Problem to solve:
In the forum thread about Remembrance Day poppies below, what reason does jimenato give for not getting poppies from Gibraltar?

Source extract:
--- START ---

# Poppies



## jimenato (Nov 21, 2009)

I would like to have a tray of Remembrance Day poppies for sale on my bar. Does anyone know where I can get some from? (Jimena de la Frontera/Estepona/Sotogrande area.)


----------



## jojo (Sep 20, 2007)

jimenato said:


> I would like to have a tray of Remembrance Day poppies for sale on my bar. Does anyone know where I can get some from? (Jimena de la Frontera/Estepona/Sotogrande area.)


There are British legions around Spain, have a look on google?? Altho we had a chap come in and ask if we would kindly take a tray and a collection tin

Jo xxx


----------



## Alcalaina (Aug 6, 2010)

jimenato said:


> I would like to have a tray of Remembrance Day poppies for sale on my bar. Does anyone know where I can get some from? (Jimena de la Frontera/Estepona/Sotogrande area.)


There must be one in Gibraltar surely?


----------



## MaidenScotland (Jun 6, 2009)

We have them here in the British Club.. I am sure it is the British Embassy that provides them,


----------



## Stravinsky (Aug 12, 2007)

Royal British Legion - Spain South

British legion methinks


----------



## xabiaxica (Jun 23, 2009)

Stravinsky said:


> Royal British Legion - Spain South
> 
> British legion methinks


you're right

some of our Legioners around here are also doing a charity walk to coincide with poppy day

one of them was telling me it often looks more like a charity wheelchair push 

it raises quite a bit of money though

( I wanted to write Legionnaires till I realised that was the illness - & the auto spell checker wanted to change it too!)


----------



## jimenato (Nov 21, 2009)

Many thanks, will contact British Legion south Spain. (Apparently Gibraltar gets them very late and sometimes sells them after poppy day).


----------



## jojo (Sep 20, 2007)

Stravinsky said:


> Royal British Legion - Spain South
> 
> British legion methinks



Yes, I thought they'd be a link somewhere!!! 

Jo xxx


----------

--- END ---

Supplied data:
--- START ---

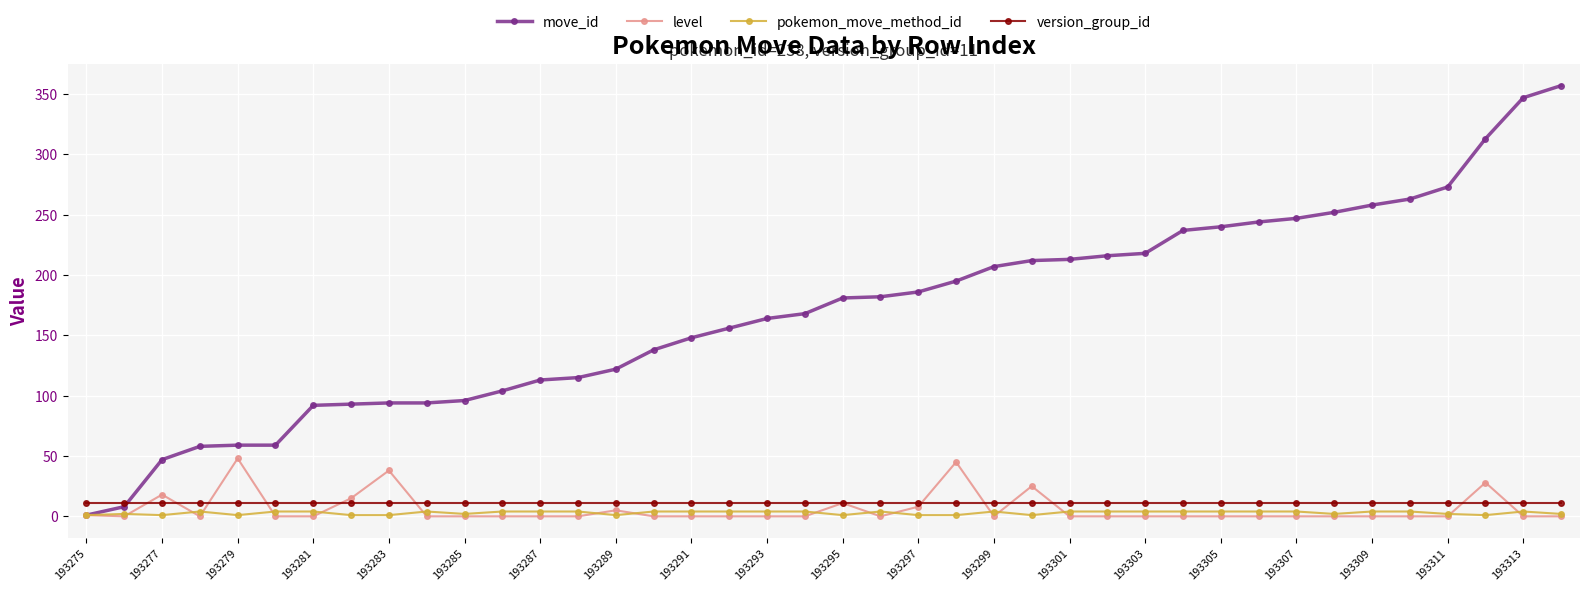

What is the highest value of the level series?

48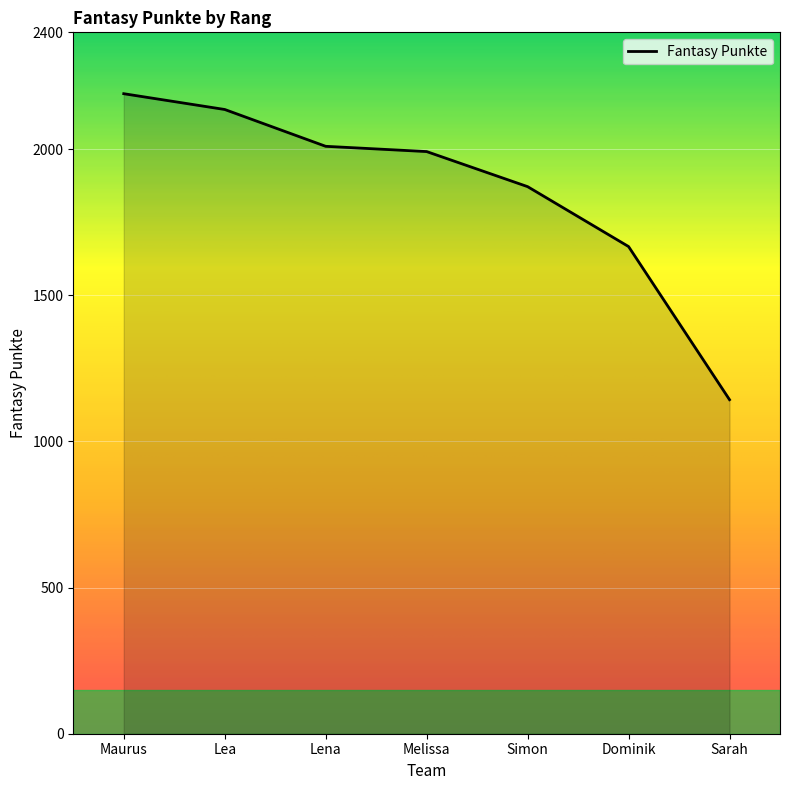

At which category does the chart reach its peak across all series?

Maurus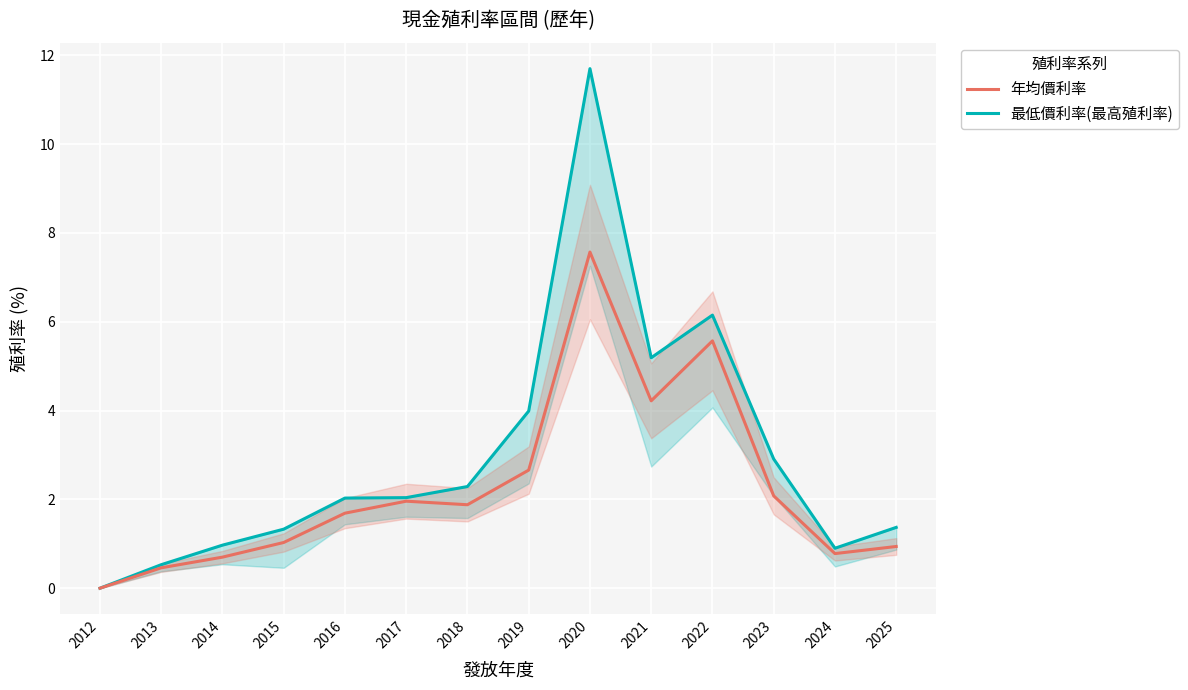

What is the difference between the maximum and minimum values in the 最低價利率(最高殖利率) series?

11.7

--- END ---

Expected output:
Gibraltar apparently gets them very late and sometimes sells them after poppy day.